Way with words

Published On: October 26, 2018 08:06 AM NPT By: Rakshya Khadka


“Why look at the stars and waste your time? It’s not like they will magically fix all your problems.”

“I know the stars cannot solve my problems. Nor will they fix the economy. But looking at them reminds me that my problems are very small compared to the vastness of the universe.”

Too often in life, there are moments when you are so overwhelmed by emotions that it demands for an outlet. We all identify with this need and so does Shreya Basnet. And because she has grown up being surrounded by books, her outlet became the written world.  

A first year student of computer engineering at St. Xavier’s College in Maitighar, Kathmandu, Basnet has always identified with the characters of the books she has read and the stories that came to her. She remembers scribbling words even as a kid, even when the combination of alphabets didn’t make much sense to her. This love for writing was so deeply ingrained in her, early on in life, that it carried onto her adult life, just when she needed it the most.
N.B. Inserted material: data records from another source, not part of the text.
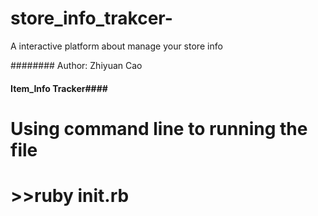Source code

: # store_info_trakcer-
A interactive platform about manage your store info

######## Author: Zhiyuan Cao
#### Item_Info Tracker####
#
# Using command line to running the file #
# >>ruby init.rb

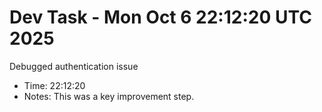 # Dev Task - Mon Oct  6 22:12:20 UTC 2025
Debugged authentication issue
- Time: 22:12:20
- Notes: This was a key improvement step.
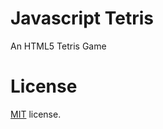 Javascript Tetris
=================

An HTML5 Tetris Game

License
=======

[MIT](http://en.wikipedia.org/wiki/MIT_License) license.


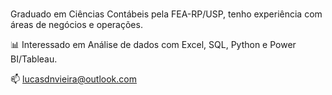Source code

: ###  
Graduado em Ciências Contábeis pela FEA-RP/USP, tenho experiência com áreas de negócios e operações.

📊 Interessado em Análise de dados com Excel, SQL, Python e Power BI/Tableau.

📫 lucasdnvieira@outlook.com









<!--
**lucasnvieira/lucasnvieira** is a ✨ _special_ ✨ repository because its `README.md` (this file) appears on your GitHub profile.

Here are some ideas to get you started:

- 🔭 I’m currently working on ...
- 🌱 I’m currently learning ...
- 👯 I’m looking to collaborate on ...
- 🤔 I’m looking for help with ...
- 💬 Ask me about ...
- 📫 How to reach me: ...
- 😄 Pronouns: ...
- ⚡ Fun fact: ...
-->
The confusion and uncertainty that often comes with adolescence left Basnet disturbed too and she wasn’t sure what to do about that. All she knew was that she had to let it out. But how? Zelation Shah came to her rescue. “He was my English teacher in college and definitely one of my biggest supporters,” she says.

She was the student that scribbled all the time in classes, filling the edges and corners of her books with smudges of words only decipherable to her. Shah not only discovered her doing so but also realized that the girl, who always had her head down and pen running up and down her pages, had a voice that ought to be heard. It was then he assigned her writing tasks, pushed her to write and urged that she bring distinctness to her words. And boy, did she do that and more!

She wrote about anxiety, feminism, sexual abuse, mental illnesses, child sexual abuse because they were topics people shied away from and things she had witnessed firsthand. She wrote so extensively and so powerfully, that her friends and relatives actually told her to get her works published. This was a thought silently taking roots in her too. She had long been an admirer of Nikita Gill and Atticus, both poets and writers who published their works on the internet. 

So she opened a blog in wordpress that she named ‘spillediink.’ “I chose this name primarily because I write when I’m alone and I have these emotions so great and powerful that I feel I can’t contain them within myself sometimes. So I spill them on paper. I use a double ‘i’ because these emotions are often so powerful that one ‘i’ wouldn’t do them justice,” explains Basnet.

Soon enough an Instagram account by the same name followed suit, where she steadily gained over 3100 followers, several of them being Nepali celebrities. Priyanka Karki, Shrinkhala Budhathoki and many more gave her constant shout-outs of support. Her blog was doing well, the reception on her Instagram was phenomenal with tens of people telling her every day that her words were not only relatable but also healing. Everything was going well and she was more motivated than ever to produce better content.

But she was also getting strange messages and the suspicion that someone was stalking her consumed her days so much that in fact she quailed at the thought of leaving home. She decided that she would have to mask her real identity. This led her to assuming an alias ‘Lunaray’, a derivation from a segmentation of her name Sh(rey)a and the Latin word for moon, ‘luna’, the one friend she could always count on during the hardest of times.

However, a couple of months ago, as her exams approached near she decided to take a break until her exams were over. After the hiatus, she tried logging on to her account but found error messages. Her account had been hacked and all of her works were now inaccessible to her. “It was so frustrating and demoralizing. I had worked so hard on the account but I had no control over any of it,” she recalls.

But writing and sharing were both important to her, so she decided that it was worth redoing her account. And she has been back at it, stronger than ever and more focused than ever. “I use writing as a getaway from reality. How could I give up on it especially since reality was again playing games with me?” she muses.

“I write what I feel and I feel so much, I manifest them in writing,” she further claims, adding that some of her best works birthed off extreme emotional moments. A self-proclaimed night owl, she writes when the clock strikes two, a time of stillness and quiet when she can hear her thoughts loud and clear. “Hopefully someone somewhere can relate to my poems and find some comfort in them,” she adds.

Though Basnet wished to pursue writing as a career, her parents’ stand on the idea that it is hard making a living in Nepal as a writer prompted her to taking up computer engineering, her second love. But she remains firm on her writing pursuits and hopes to release a book in the foreseeable future. Writing isn’t all she does though. Basnet loves animals and she has been working with Jyotshna Yogi to help street dogs find homes. She believes everyone deserves to belong somewhere.

All throughout, Basnet who also goes by the name Lunaray calls herself an art appreciator, “I’m a lover of music, words, literature and everything that has got to do with appreciating beauty,” she says. She works hard on her writing, writing and rewriting them with painstaking effort, but that, she says, is the price you pay for beauty. She wants to touch people, share joy and pain, be a shoulder to lean on during the hard times, and a friend throughout. And through her words she is well on her way to do and be all that and so much more.